PROBLEM DETAILS: Edit the part of the design draft that opens with the words "After implementing the" and closes with "in projects' workflows.", replacing "workflows" with "pipelines", and give that part again.

SELECTED TEXT:
------------------------------------------------------------------------
Design Draft for `cargo-semver-checks` lint groups and CLI

2024-08-26 | tags:

gsoc24

rust

outline

I'd love to hear any comments, suggestions, or questions you have! You can post them publicly at this page's GitHub issue or send me an email at `m at mcarr.one`

After implementing the core manifest lint-level configuration for cargo-semver-checks, one of the next steps is adding some of the "nice to have"extra features that will make it much easier to use and configure cargo-semver-checks in projects' workflows.

Two of these features are CLI config and lint groups, and, because they are closely related, it can be helpful to think about how they will interact and design them in parallel (even though they might not be implemented at the same time). Here are some of my considerations for what these features would look like in cargo-semver-checks.

lint groups

A lint group, as the name might suggest, is a group of lints that share a certain property, to be configured all at once. For context, cargo-semver-checks consists of many precise lints, such as union_must_use_added and module_missing, that each target one specific instance of a semantic versioning guarantee being broken.

Sometimes, though, it makes more sense to want to express something like "let's make all #[must_use] lints be warnings." Currently, this can only be expressed with the following lints table:

[package.metadata.cargo-semver-checks.lints]
enum_must_use_added = "warn"
function_must_use_added = "warn"
inherent_method_must_use_added = "warn"
struct_must_use_added = "warn"
# ...

The granularity that cargo-semver-checks provides is super helpful, both for writing simple, testable lints and being able to control such precise behaviors, but sometimes, a project just wants to express something like

must_use_added = "warn"

This, unlike the current state, doesn't require the project to research and know about the internals of cargo-semver-checks and how it divides this semantic group into individual lints, and it is future-proof against additional lints of this category being added. For example, the union_must_use_added lint was written around two weeks ago.

Thus, there are scenarios where it would be really helpful to be able to configure groups of similar lints.

how many groups?

One question that comes up is how many lint groups can a single lint belong to. It could be one, so every lint group is disjoint from each other, or a lint could belong to zero-to-many lint groups. The second option could be more expressive, as a lint could be part of multiple semantic categories. However, this would add a lot of complexity to the implementation. Additionally, looking at prior art like clippy, there is precedent for having one lint belong to a single lint group. That way seems like the best path forward for cargo-semver-checks, but this can always be re-evaluated later on if we end up needing the addional expressivity of multiple lint groups per lint.
------------------------------------------------------------------------
DATA EXCERPTS:
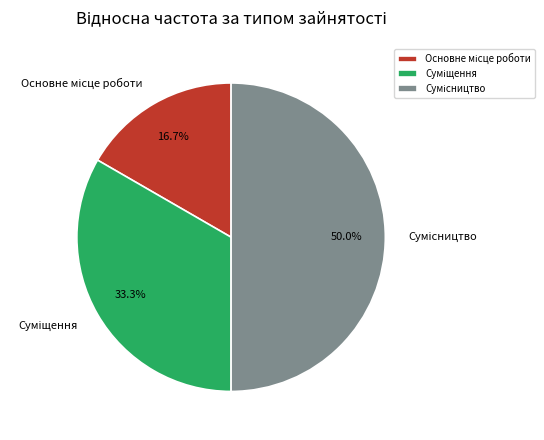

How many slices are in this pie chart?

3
------------------------------------------------------------------------
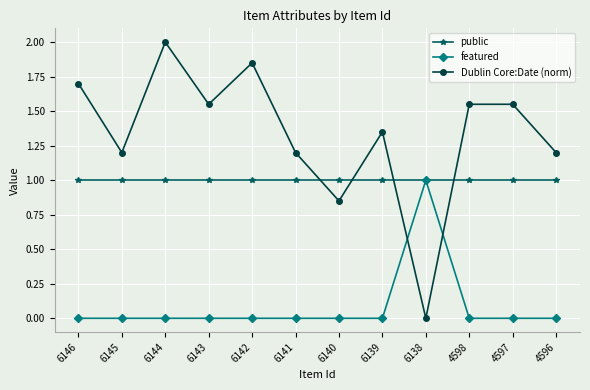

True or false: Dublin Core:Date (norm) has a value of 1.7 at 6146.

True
------------------------------------------------------------------------
WRITTEN REPLY:
After implementing the core manifest lint-level configuration for cargo-semver-checks, one of the next steps is adding some of the "nice to have"extra features that will make it much easier to use and configure cargo-semver-checks in projects' pipelines.